Django 6.0 (December 2025) brings production-ready background tasks, native Content Security Policy (CSP), template partials, modern email handling, and better async support — big steps toward secure, scalable, modern Django apps in 2026. No more Celery dependency for simple tasks, easier CSP hardening, and cleaner component-style templates.
If you’re maintaining or starting Django projects in 2026, these features reduce third-party packages and improve security/performance out of the box. Here’s what matters most.

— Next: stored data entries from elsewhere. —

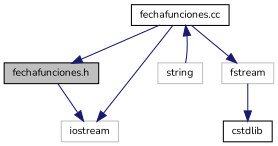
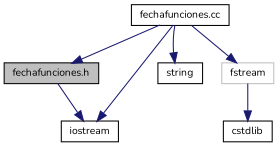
  digraph {
    fontname=Nunito
    node [color=black fillcolor=white fontname=Nunito fontsize=10 shape=record style=filled]
    edge [color=midnightblue fontname=Nunito fontsize=10 labelfontname=Helvetica labelfontsize=10 style=solid]
    n1 [fillcolor=grey75 fontcolor=black height=0.2 label="fechafunciones.h" width=0.4]
-   n2 [color=grey75 height=0.2 label=iostream width=0.4]
+   n2 [height=0.2 label=iostream width=0.4]
    n3 [height=0.2 label="fechafunciones.cc" width=0.4]
-   n4 [color=grey75 height=0.2 label=string width=0.4]
+   n4 [height=0.2 label=string width=0.4]
    n5 [color=grey75 height=0.2 label=fstream width=0.4]
    n6 [height=0.2 label=cstdlib width=0.4]
    n1 -> n2
    n3 -> n1
    n3 -> n2
-   n4 -> n3
+   n3 -> n4
    n3 -> n5
    n5 -> n6
  }
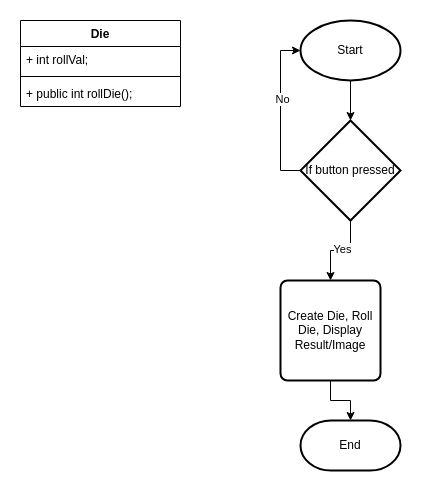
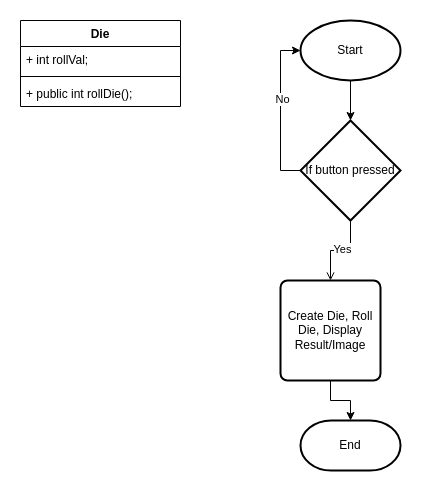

1. Built-in Tasks Framework – Background Work Without Celery/Redis
Django now has a native way to define and run background tasks — perfect for emails, reports, cleanup jobs.
# tasks.py
from django.tasks import task
@task
def send_welcome_email(user_id):
user = User.objects.get(id=user_id)
# send email...
2. Native Content Security Policy (CSP) Support
Protect against XSS with built-in CSP headers — no django-csp package needed anymore.
3. Template Partials – Component Thinking in Django Templates
Reuse UI fragments like React/Vue components — cleaner, more maintainable frontends.
4. AsyncPaginator & Modern Email API
Better async pagination and adoption of Python’s new EmailMessage API.
Conclusion – Upgrade to Django 6.0 in 2026
Django 6.0 makes security, async, and background jobs first-class citizens. Pair it with PostgreSQL 17, Python 3.14/3.15, HTMX/Alpine.js or React for full modern stack. Most projects should aim to upgrade during 2026 — the long-term support is excellent.
Django remains one of the most productive and secure ways to build web applications — version 6.0 proves it’s still evolving fast in 2026.